さわり読み 話題の新刊『マリナと千冊の絵本』ちょっとさわり読み
「神さまは、耐えられない試練は与えられません。必ず、逃れる道を備えていてくださいますからね」
「敗血症を起こしています。血液交換が必要になると思います。今日は赤十字が休みなので、知り合いの人にすぐ輸血のお願いをしてください。ここ三日間がとうげです」(とうげ……、そんな……)
心臓がドキドキして息苦しくなってきた。(中略)
「先生! マリナはどうなるんですか。
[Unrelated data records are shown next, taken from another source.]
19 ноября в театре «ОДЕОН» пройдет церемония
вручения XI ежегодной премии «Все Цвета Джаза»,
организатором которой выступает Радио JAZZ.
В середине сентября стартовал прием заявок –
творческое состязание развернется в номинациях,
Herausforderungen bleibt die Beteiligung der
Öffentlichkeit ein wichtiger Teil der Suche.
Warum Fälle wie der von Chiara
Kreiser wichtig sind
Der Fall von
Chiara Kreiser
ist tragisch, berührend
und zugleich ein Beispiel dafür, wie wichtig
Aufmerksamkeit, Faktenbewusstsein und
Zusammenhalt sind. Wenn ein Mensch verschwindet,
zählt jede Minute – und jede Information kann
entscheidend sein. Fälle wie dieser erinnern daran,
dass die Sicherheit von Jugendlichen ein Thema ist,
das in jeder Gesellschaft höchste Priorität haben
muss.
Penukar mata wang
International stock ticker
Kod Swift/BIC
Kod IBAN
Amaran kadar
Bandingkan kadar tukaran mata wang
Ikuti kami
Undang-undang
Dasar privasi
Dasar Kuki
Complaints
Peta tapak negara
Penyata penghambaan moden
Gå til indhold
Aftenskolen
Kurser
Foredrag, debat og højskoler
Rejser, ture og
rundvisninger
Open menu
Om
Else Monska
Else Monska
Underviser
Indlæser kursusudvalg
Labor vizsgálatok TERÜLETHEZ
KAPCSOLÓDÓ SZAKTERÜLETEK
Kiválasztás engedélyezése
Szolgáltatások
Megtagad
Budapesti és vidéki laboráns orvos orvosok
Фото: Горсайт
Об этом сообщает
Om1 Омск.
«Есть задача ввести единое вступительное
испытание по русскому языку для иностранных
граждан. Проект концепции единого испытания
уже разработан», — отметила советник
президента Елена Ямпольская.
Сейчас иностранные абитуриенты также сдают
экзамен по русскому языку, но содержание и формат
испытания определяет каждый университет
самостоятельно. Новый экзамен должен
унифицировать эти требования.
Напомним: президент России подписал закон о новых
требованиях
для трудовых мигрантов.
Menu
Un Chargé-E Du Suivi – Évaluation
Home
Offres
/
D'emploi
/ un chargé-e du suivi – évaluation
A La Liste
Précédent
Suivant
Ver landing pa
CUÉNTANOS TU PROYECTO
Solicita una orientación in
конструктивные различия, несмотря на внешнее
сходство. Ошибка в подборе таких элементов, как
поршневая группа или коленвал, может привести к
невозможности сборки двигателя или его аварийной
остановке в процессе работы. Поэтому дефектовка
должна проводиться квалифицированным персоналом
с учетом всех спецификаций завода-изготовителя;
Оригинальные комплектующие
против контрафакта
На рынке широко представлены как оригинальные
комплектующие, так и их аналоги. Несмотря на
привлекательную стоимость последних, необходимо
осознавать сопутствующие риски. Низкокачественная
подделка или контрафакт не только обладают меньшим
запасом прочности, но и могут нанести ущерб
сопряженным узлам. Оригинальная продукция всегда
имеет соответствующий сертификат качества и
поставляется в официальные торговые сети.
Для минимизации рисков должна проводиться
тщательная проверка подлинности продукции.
先生! どうか命だけは助けてください! お願いです! 先生! お願いします……」
私は、医師にすがりついて懇願した。産後間もない突然の出来事に、食べることも眠ることもできず、心身共に疲れきっていた。(中略)
いとおしく狂おしいほどマリナを抱きしめたいと思った。けれどマリナの身体に触れることは一切禁じられており、私たちは保育器の前で見ていることしかできなかった。一進一退しながら日々が過ぎていった。(中略)
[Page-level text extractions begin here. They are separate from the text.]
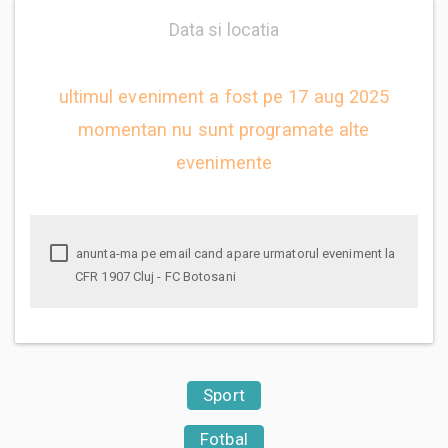
Data si locatia
ultimul eveniment a fost pe 17 aug 2025
momentan nu sunt programate alte
evenimente
anunta-ma pe email cand apare urmatorul eveniment la
CFR 1907 Cluj - FC Botosani
Sport
Fotbal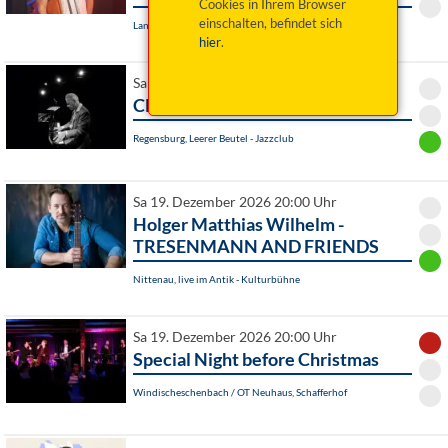
Cookies in Ihrem Browser
einschalten, befindet sich
Landsberg am Lech, Sport- und Veranstaltungszentrum
hier
.
Sa 19. Dezember 2026 20:00 Uhr
Claus Raible Quintett
Regensburg, Leerer Beutel - Jazzclub
Sa 19. Dezember 2026 20:00 Uhr
Holger Matthias Wilhelm -
TRESENMANN AND FRIENDS
Nittenau, live im Antik - Kulturbühne
Sa 19. Dezember 2026 20:00 Uhr
Special Night before Christmas
Windischeschenbach / OT Neuhaus, Schafferhof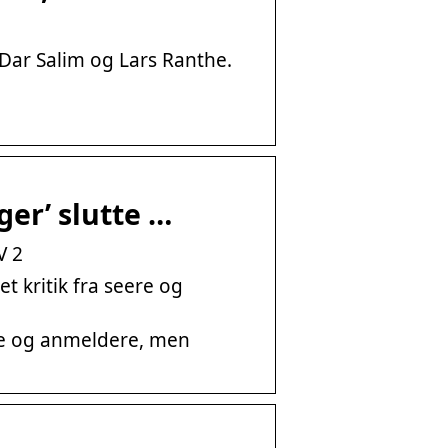
 Dar Salim og Lars Ranthe.
ger’ slutte …
V 2
t kritik fra seere og
eere og anmeldere, men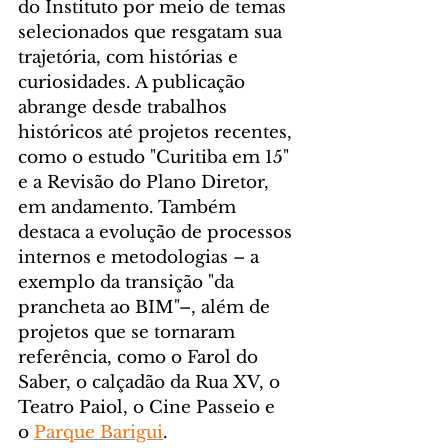
do Instituto por meio de temas 
selecionados que resgatam sua 
trajetória, com histórias e 
curiosidades. A publicação 
abrange desde trabalhos 
históricos até projetos recentes, 
como o estudo "Curitiba em 15" 
e a Revisão do Plano Diretor, 
em andamento. Também 
destaca a evolução de processos 
internos e metodologias – a 
exemplo da transição "da 
prancheta ao BIM"–, além de 
projetos que se tornaram 
referência, como o Farol do 
Saber, o calçadão da Rua XV, o 
Teatro Paiol, o Cine Passeio e 
o 
Parque Barigui
.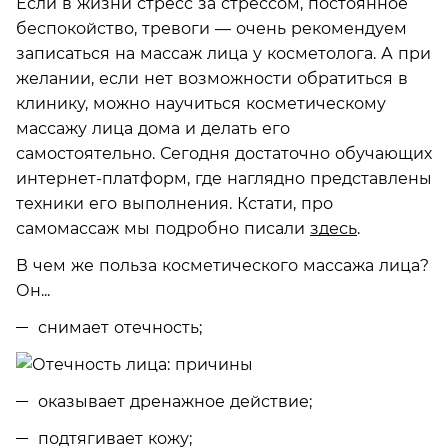
Если в жизни стресс за стрессом, постоянное
беспокойство, тревоги — очень рекомендуем
записаться на массаж лица у косметолога. А при
желании, если нет возможности обратиться в
клинику, можно научиться косметическому
массажу лица дома и делать его
самостоятельно. Сегодня достаточно обучающих
интернет-платформ, где наглядно представлены
техники его выполнения. Кстати, про
самомассаж мы подробно писали
здесь
.
В чем же польза косметического массажа лица?
Он...
снимает отечность;
оказывает дренажное действие;
подтягивает кожу;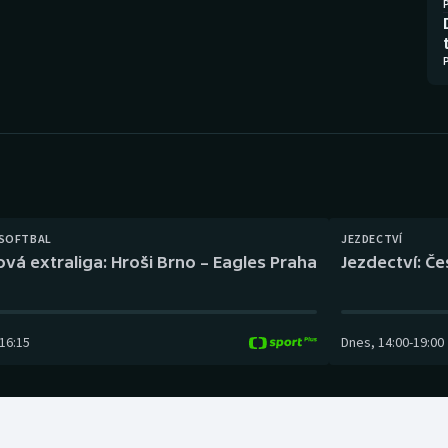
Moderní pětiboj
Triatlon
Motorsport
Veslování
Olympijské hry
Vodní slalom
Parasport
Volejbal
Plavání
Ostatní
 SOFTBAL
JEZDECTVÍ
Plážový volejbal
ová extraliga: Hroši Brno – Eagles Praha
Jezdectví: Č
16:15
Dnes
,
14:00
-
19:00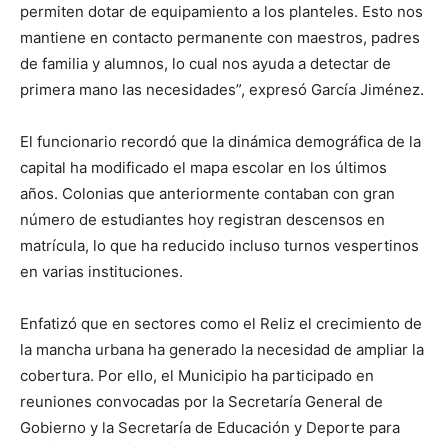
permiten dotar de equipamiento a los planteles. Esto nos
mantiene en contacto permanente con maestros, padres
de familia y alumnos, lo cual nos ayuda a detectar de
primera mano las necesidades”, expresó García Jiménez.
El funcionario recordó que la dinámica demográfica de la
capital ha modificado el mapa escolar en los últimos
años. Colonias que anteriormente contaban con gran
número de estudiantes hoy registran descensos en
matrícula, lo que ha reducido incluso turnos vespertinos
en varias instituciones.
Enfatizó que en sectores como el Reliz el crecimiento de
la mancha urbana ha generado la necesidad de ampliar la
cobertura. Por ello, el Municipio ha participado en
reuniones convocadas por la Secretaría General de
Gobierno y la Secretaría de Educación y Deporte para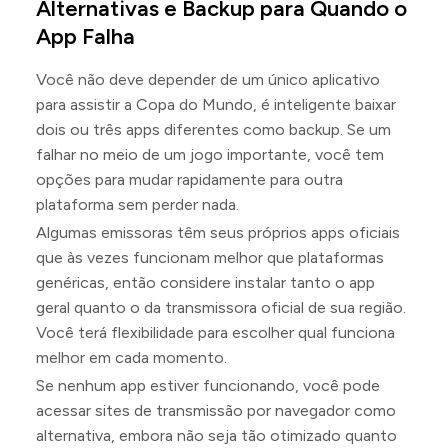
Alternativas e Backup para Quando o
App Falha
Você não deve depender de um único aplicativo
para assistir a Copa do Mundo, é inteligente baixar
dois ou três apps diferentes como backup. Se um
falhar no meio de um jogo importante, você tem
opções para mudar rapidamente para outra
plataforma sem perder nada.
Algumas emissoras têm seus próprios apps oficiais
que às vezes funcionam melhor que plataformas
genéricas, então considere instalar tanto o app
geral quanto o da transmissora oficial de sua região.
Você terá flexibilidade para escolher qual funciona
melhor em cada momento.
Se nenhum app estiver funcionando, você pode
acessar sites de transmissão por navegador como
alternativa, embora não seja tão otimizado quanto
この辛い時に、毎日電話をくれる人がいた。神尾あつこ子さんという長女リエの幼稚園の時の担任の先生だ。その園はキリスト教主義の幼稚園だったが、神尾先生も熱心なクリスチャンで、幼稚園の保護者会はいつも神尾先生のお祈りで始まった。保護者会で何が話されたかは覚えていないけれど、神尾先生が皆の前で手を組み、お祈りをしていたことが心に残っていた。
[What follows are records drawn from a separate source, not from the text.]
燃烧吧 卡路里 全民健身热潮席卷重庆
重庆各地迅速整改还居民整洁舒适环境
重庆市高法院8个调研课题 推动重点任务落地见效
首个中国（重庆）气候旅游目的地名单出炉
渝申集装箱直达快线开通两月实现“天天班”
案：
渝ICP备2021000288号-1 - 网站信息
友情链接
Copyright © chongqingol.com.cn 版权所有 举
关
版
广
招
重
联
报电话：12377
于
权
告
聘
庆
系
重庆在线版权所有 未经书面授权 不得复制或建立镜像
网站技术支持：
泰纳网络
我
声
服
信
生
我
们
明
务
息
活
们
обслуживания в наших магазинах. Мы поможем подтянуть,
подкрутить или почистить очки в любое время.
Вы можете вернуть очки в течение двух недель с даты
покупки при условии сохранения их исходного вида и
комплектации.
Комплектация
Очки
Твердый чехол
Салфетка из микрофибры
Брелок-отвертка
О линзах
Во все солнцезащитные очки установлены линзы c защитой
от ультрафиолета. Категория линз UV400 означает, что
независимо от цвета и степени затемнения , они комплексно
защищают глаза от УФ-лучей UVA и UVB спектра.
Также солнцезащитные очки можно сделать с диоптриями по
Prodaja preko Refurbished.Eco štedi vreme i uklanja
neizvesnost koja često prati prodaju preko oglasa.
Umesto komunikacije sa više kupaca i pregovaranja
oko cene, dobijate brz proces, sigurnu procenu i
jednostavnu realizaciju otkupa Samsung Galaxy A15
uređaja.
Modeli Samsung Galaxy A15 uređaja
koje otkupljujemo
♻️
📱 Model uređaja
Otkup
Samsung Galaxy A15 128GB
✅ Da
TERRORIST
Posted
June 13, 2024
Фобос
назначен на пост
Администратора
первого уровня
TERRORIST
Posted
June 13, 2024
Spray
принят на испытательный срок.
神尾先生は電話をくれるたびに、旧約聖書の中に出てくるヨブという人の話をしてくれた。信仰篤く正しい人であったヨブは、神から祝福された幸せな日々を送っていた。そんなヨブに試練が訪れる。ヨブが神を信じるのは神の祝福があるからだと主張する悪魔が、ヨブの信仰を試したいと神に申し出る。こうしてヨブは、子供を亡くし、すべての財産を失い、さらには身体中をひどい皮膚病に冒され、自分が生まれたことを呪うまでに一人苦しみ抜く。「なぜこんな苦しみにあうのか」とうめきながらも、ヨブは神への信仰を捨てず試練を越えていく。
「私は裸で母の胎から出て来た。また、裸で私はかしこに帰ろう。主は与え、主は取られる。主の御名はほむべきかな」
試練の中で、ヨブが言った言葉だ。
神尾さんは、ヨブの話の後にいつもこうつけ加えた。
「神さまは、耐えられない試練は与えられません。必ず、逃れる道を備えていてくださいますからね」
そして、電話の向こうで必ずお祈りをしてくれた。